With the door to an outright removal of Powell appearing to be closed, and with opposition to that course within the top levels of the administration—Treasury Secretary Scott Bessent is against it because of the turbulence it would cause—attention has been directed to finding another route.

This was suggested by Trump last week when he suggested that major overruns on the $2.5 billion renovation of the Fed headquarters could provide a “cause” for Powell’s removal.

This course of action is also on shaky ground because having “cause” is generally regarded to pertain to malfeasance—that is, intentional wrongdoing by a public official. It might well be argued that if a cost overrun is “cause” for removal, then no public official is safe.

But such is the intensity of the opposition to Powell, and the insistence that interest rates must come down, that the campaign over the Fed renovations has been stepped up.

Today, the Fed is allowing top aides to Trump—including his Deputy Chief of Staff James Blair—to tour the construction site.

An article in the New York Times noted: “Mr Blair was recently appointed to a little-known planning board responsible for reviewing the Fed’s renovation plans, suggesting the administration sees the central bank’s project as a potential avenue to undermine Mr Powell.”

Others are going further. Florida House Representative Anna Paulina Luna has formally referred Powell to the Justice Department for criminal investigation for allegedly misleading Congress over the Fed building renovation project.

Luna, who last week following a meeting with Trump said the firing of Powell was “imminent” and she had heard this from a “very serious source,” said Powell had made “materially false claims” during testimony on June 25.

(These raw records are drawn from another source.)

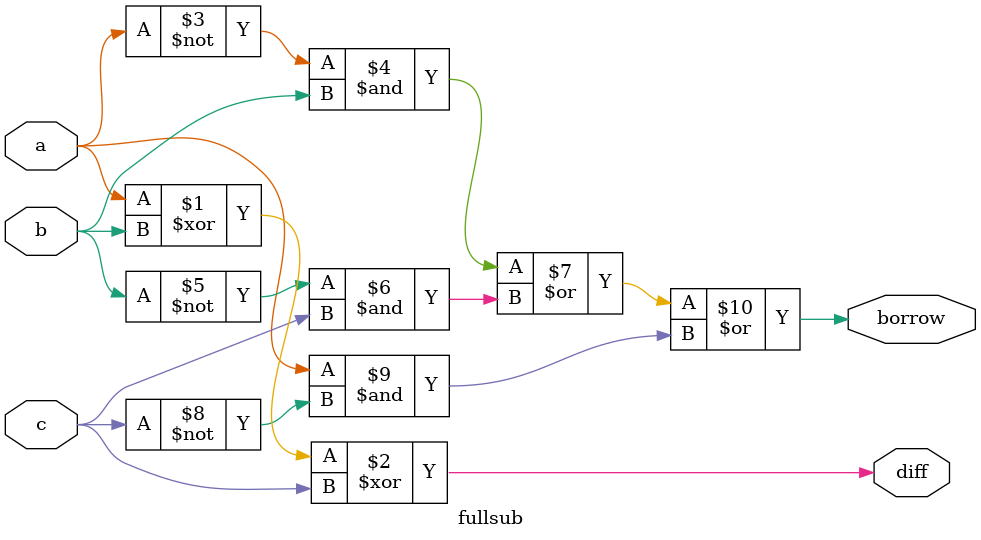
<source format=v>

module fullsub(
input a,b,c,
output diff,borrow
);

assign diff = a^b^c;
assign borrow = (~a&b)|(~b&c)|(a&~c);


endmodule

</source>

“Chairman Powell knowingly misled both Congress and executive branch officials about the true nature of a taxpayer-funded project. Lying under oath is a serious offense—especially from someone tasked with overseeing our monetary system and public trust,” she said on social media platform X.

The request for the investigation was set out in a letter to Attorney General Pam Bondi. How far it might go remains to be seen—it depends on whether Trump decides that he should override opposition within his administration and seize on it.

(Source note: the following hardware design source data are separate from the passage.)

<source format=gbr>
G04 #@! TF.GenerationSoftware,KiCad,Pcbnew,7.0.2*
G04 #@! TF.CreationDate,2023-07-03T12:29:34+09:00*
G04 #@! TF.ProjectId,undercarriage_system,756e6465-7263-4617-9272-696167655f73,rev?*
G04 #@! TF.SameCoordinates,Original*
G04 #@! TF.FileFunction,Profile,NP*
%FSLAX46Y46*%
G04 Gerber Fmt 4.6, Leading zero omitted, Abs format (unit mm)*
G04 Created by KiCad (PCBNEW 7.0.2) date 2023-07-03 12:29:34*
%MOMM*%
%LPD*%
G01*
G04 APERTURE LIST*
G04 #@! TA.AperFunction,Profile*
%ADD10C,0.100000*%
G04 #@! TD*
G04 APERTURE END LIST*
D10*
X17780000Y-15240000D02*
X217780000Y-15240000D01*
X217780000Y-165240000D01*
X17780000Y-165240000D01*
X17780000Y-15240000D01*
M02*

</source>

But the ongoing issue of the Fed renovations and the efforts to find “cause” against Powell point to the tensions and divisions within the ruling class.

On Tuesday, the Murdoch-owned Wall Street Journal intervened with an editorial titled “The Lunacy of Lawfare Against the Fed.” It noted that for weeks agitators within the Trump administration had flogged the Fed over office renovation as a pretext to harass Powell.

“Now comes the lawfare, with a criminal perjury referral against Mr Powell to the Department of Justice from a Member of Congress. How low can this crowd go?”

The editorial went on to reference the wider issues of concern within powerful sections of the ruling class—that removing the independence of the Fed and making its chair subject to the dictates of the president would undermine the stability of the US financial system.

“Whatever Mr Powell’s rhetorical inexactitude, it’s madness to create a new precedent for prosecuting officials for policy disagreements. Doing so is the road to the hyper-politicized monetary policy you’d expect in Argentina.”

The Journal’s intervention is significant, as it is another indication of the divisions within the ruling class that are being fought out on a number of fronts.

It has opposed Trump’s tariff war against the world because it undermines the capacity of the US to form an alliance directed against the main enemy—China.

And it has played a key role in reigniting the Jeffrey Epstein affair publishing, against Trump’s intervention and a threatened $10 billion lawsuit, details of his close relationship with Epstein.

The splits and conflicts within the ruling class, not least over the role of the Fed, are not personal disputes. They are an expression of the deepening crisis of American capitalism and the global capitalist system as a whole, posing the necessity and opportunity for the working class to intervene politically in the fight for a socialist program.